■ **Problem requirements**:
Below are some records. Say in a single number how many of their lines include the word "make".

(Items listed in a dataset)
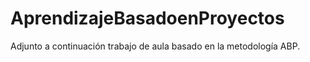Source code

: # AprendizajeBasadoenProyectos
Adjunto a continuación trabajo de aula basado en la metodología ABP.
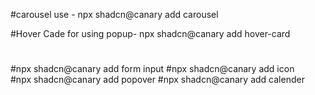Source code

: 

#carousel use - npx shadcn@canary add carousel 

#Hover Cade for using popup- npx shadcn@canary add hover-card

#
#
#
#
#npx shadcn@canary add form input
#npx shadcn@canary add icon  
#npx shadcn@canary add popover
#npx shadcn@canary add calender
      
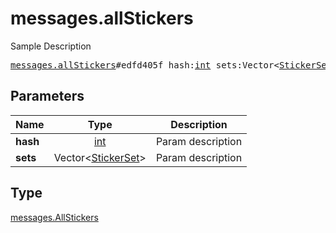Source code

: # messages.allStickers

Sample Description

<pre>
<a href="../constructor/messages.allStickers.md">messages.allStickers</a>#edfd405f hash:<a href="../type/int.md">int</a> sets:Vector&lt;<a href="../type/StickerSet.md">StickerSet</a>&gt; = <a href="../type/messages.AllStickers.md">messages.AllStickers</a>;</pre>
## Parameters

| Name | Type | Description |
|------|:----:|-------------|
| **hash** | <a href="../type/int.md">int</a> | Param description |
| **sets** | Vector&lt;<a href="../type/StickerSet.md">StickerSet</a>&gt; | Param description |

## Type

<a href="../type/messages.AllStickers.md">messages.AllStickers</a>
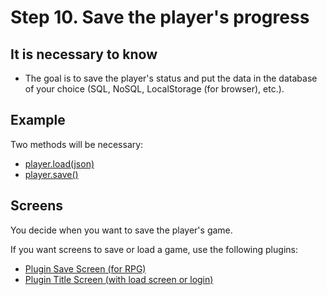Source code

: # Step 10. Save the player's progress

## It is necessary to know

- The goal is to save the player's status and put the data in the database of your choice (SQL, NoSQL, LocalStorage (for browser), etc.).

## Example 

Two methods will be necessary:

* [player.load(json)](/commands/common.html#load-progress)
* [player.save()](/commands/common.html#save-progress)

## Screens

You decide when you want to save the player's game.

If you want screens to save or load a game, use the following plugins:
- [Plugin Save Screen (for RPG)](/plugins/save.html)
- [Plugin Title Screen (with load screen or login)](/plugins/title-screen.html)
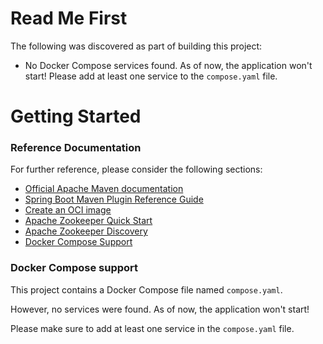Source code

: # Read Me First
The following was discovered as part of building this project:

* No Docker Compose services found. As of now, the application won't start! Please add at least one service to the `compose.yaml` file.

# Getting Started

### Reference Documentation
For further reference, please consider the following sections:

* [Official Apache Maven documentation](https://maven.apache.org/guides/index.html)
* [Spring Boot Maven Plugin Reference Guide](https://docs.spring.io/spring-boot/docs/3.1.3/maven-plugin/reference/html/)
* [Create an OCI image](https://docs.spring.io/spring-boot/docs/3.1.3/maven-plugin/reference/html/#build-image)
* [Apache Zookeeper Quick Start](https://docs.spring.io/spring-cloud-zookeeper/docs/current/reference/html/#distributed-configuration-usage)
* [Apache Zookeeper Discovery](https://docs.spring.io/spring-cloud-zookeeper/docs/current/reference/html/#spring-cloud-zookeeper-discovery)
* [Docker Compose Support](https://docs.spring.io/spring-boot/docs/3.1.3/reference/htmlsingle/index.html#features.docker-compose)

### Docker Compose support
This project contains a Docker Compose file named `compose.yaml`.

However, no services were found. As of now, the application won't start!

Please make sure to add at least one service in the `compose.yaml` file.

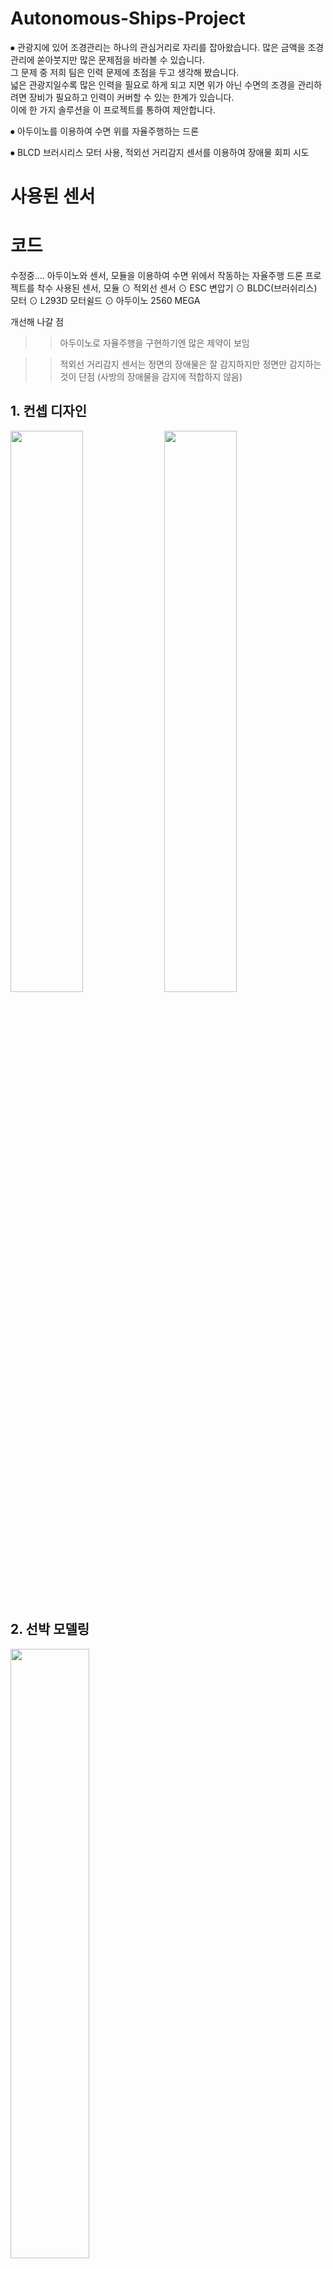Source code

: # Autonomous-Ships-Project
⦁ 관광지에 있어 조경관리는 하나의 관심거리로 자리를 잡아왔습니다. 많은 금액을 조경관리에 쏟아붓지만 많은 문제점을 바라볼 수 있습니다.  
그 문제 중 저희 팀은 인력 문제에 초점을 두고 생각해 봤습니다.  
넓은 관광지일수록 많은 인력을 필요로 하게 되고 지면 위가 아닌 수면의 조경을 관리하려면 장비가 필요하고 인력이 커버할 수 있는 한계가 있습니다.  
이에 한 가지 솔루션을 이 프로젝트를 통하여 제안합니다.  

⦁ 아두이노를 이용하여 수면 위를 자율주행하는 드론  

⦁ BLCD 브러시리스 모터 사용, 적외선 거리감지 센서를 이용하여 장애물 회피 시도  
# 사용된 센서
# 코드
수정중.... 
아두이노와 센서, 모듈을 이용하여 수면 위에서 작동하는 자율주행 드론 프로젝트를 착수
사용된 센서, 모듈
⊙ 적외선 센서
⊙ ESC 변압기
⊙ BLDC(브러쉬리스) 모터
⊙ L293D 모터쉴드
⊙ 아두이노 2560 MEGA
 
개선해 나갈 점
>> 아두이노로 자율주행을 구현하기엔 많은 제약이 보임

>> 적외선 거리감지 센서는 정면의 장애물은 잘 감지하지만 정면만 감지하는 것이 단점 (사방의 장애물을 감지에 적합하지 않음)
## 1. 컨셉 디자인

<img src = "https://user-images.githubusercontent.com/48241432/121632402-e2574f80-cabb-11eb-9e83-293e871f026d.jpg" width="48%" height="height 48%"> <img src = "https://user-images.githubusercontent.com/48241432/121638358-cce72300-cac5-11eb-8d39-43bdb4322389.jpg" width="48%" height="height 48%">

## 2. 선박 모델링

<img src = "https://user-images.githubusercontent.com/48241432/121631891-e8006580-caba-11eb-81ce-842ff6e8f27a.jpg" width="50%" height="height 50%">

## 3. 자율주행 선박 회로도

<img src = "https://user-images.githubusercontent.com/48241432/121631779-b38ca980-caba-11eb-9404-4c04b5fae526.png" width="50%" height="height 50%">

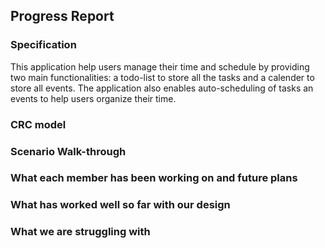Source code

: ## Progress Report

### Specification
This application help users manage their time and schedule by providing
two main functionalities: a todo-list to store all the tasks and a calender 
to store all events. The application also enables auto-scheduling of tasks
an events to help users organize their time.

### CRC model

### Scenario Walk-through

### What each member has been working on and future plans

### What has worked well so far with our design

### What we are struggling with
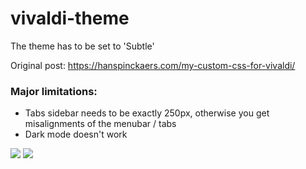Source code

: # vivaldi-theme

The theme has to be set to 'Subtle'

Original post: https://hanspinckaers.com/my-custom-css-for-vivaldi/

### Major limitations:
- Tabs sidebar needs to be exactly 250px, otherwise you get misalignments of the menubar / tabs
- Dark mode doesn't work

![](https://bear-images.sfo2.cdn.digitaloceanspaces.com/hanspinckaers-1690053608-0.png)
![](https://bear-images.sfo2.cdn.digitaloceanspaces.com/hanspinckaers-1690053643-0.png)
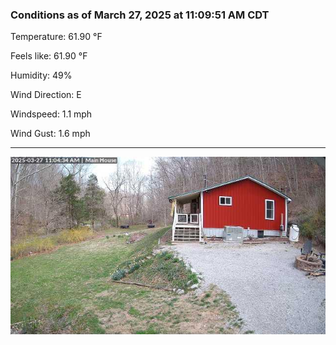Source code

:### Conditions as of March 27, 2025 at 11:09:51 AM CDT 

Temperature: 61.90 &deg;F

Feels like: 61.90 &deg;F

Humidity: 49%

Wind Direction: E

Windspeed: 1.1 mph

Wind Gust: 1.6 mph

---

<img src="./images/latest.jpeg"/>

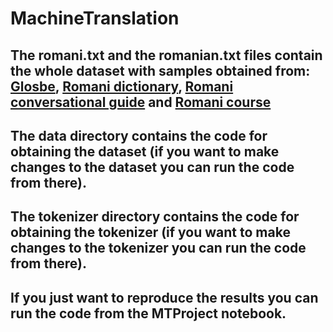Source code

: # MachineTranslation
## The romani.txt and the romanian.txt files contain the whole dataset with samples obtained from: [Glosbe](https://glosbe.com/ro/rmc), [Romani dictionary](https://cdn.prod.website-files.com/601e5c899b255f2ab1aa7bd3/618532c3aee2d5be11a853f5_Romanes-with-Rahela-5.pdf), [Romani conversational guide](https://www.academia.edu/43726447/Ghid_de_conversa%C5%A3ie_Rom%C3%A2n_Romano_Rum%C3%AEnisko_Romano_Lumini%C5%A3a_Mihai_Cioab%C4%83) and [Romani course](https://ikultura.ro/wp-content/uploads/2019/09/Suport-De-Curs-Limba-Romani.pdf)

## The data directory contains the code for obtaining the dataset (if you want to make changes to the dataset you can run the code from there).

## The tokenizer directory contains the code for obtaining the tokenizer (if you want to make changes to the tokenizer you can run the code from there).

## If you just want to reproduce the results you can run the code from the MTProject notebook.
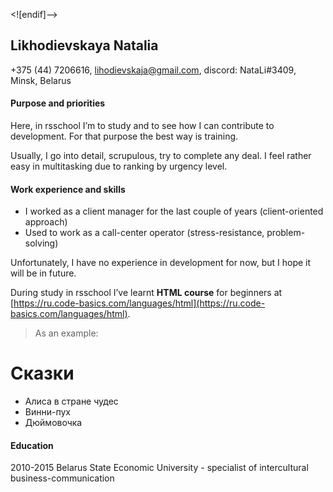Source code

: <![endif]-->

## Likhodievskaya Natalia

+375 (44) 7206616, lihodievskaja@gmail.com, 
discord: NataLi#3409, Minsk, Belarus

#### Purpose and priorities
Here, in rsschool I’m to study and to see how I can contribute to development. For that purpose the best way is training.

Usually, I go into detail, scrupulous, try to complete any deal. I feel rather easy in multitasking due to ranking by urgency level.
#### Work experience and skills
<ul>
<li>I worked as a client manager for the last couple of years (client-oriented approach)</li>
<li>Used to work as a call-center operator (stress-resistance, problem-solving)</li>
</ul>

Unfortunately, I have no experience in development for now, but I hope it will be in future.

During study in rsschool I’ve learnt **HTML course** for beginners at [https://ru.code-basics.com/languages/html](https://ru.code-basics.com/languages/html).

>As an example:

<!DOCTYPE html>

<html lang="ru">

<head>

<meta charset="UTF-8">

<title> Сказки народов мира </title>

</head>

<body>

<h1>Сказки</h1>

<ul>

<li>Алиса в стране чудес</li>

<li>Винни-пух</li>

<li>Дюймовочка</li>

</ul>

</body>

#### Education  

2010-2015 Belarus State Economic University  -  specialist of intercultural business-communication
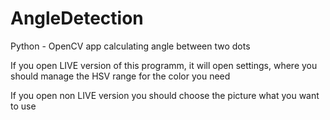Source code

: # AngleDetection
Python - OpenCV app calculating angle between two dots


If you open LIVE version of this programm, it will open settings, where you should manage the HSV range for the color you need

If you open non LIVE version you should choose the picture what you want to use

■ **Answer space**:
3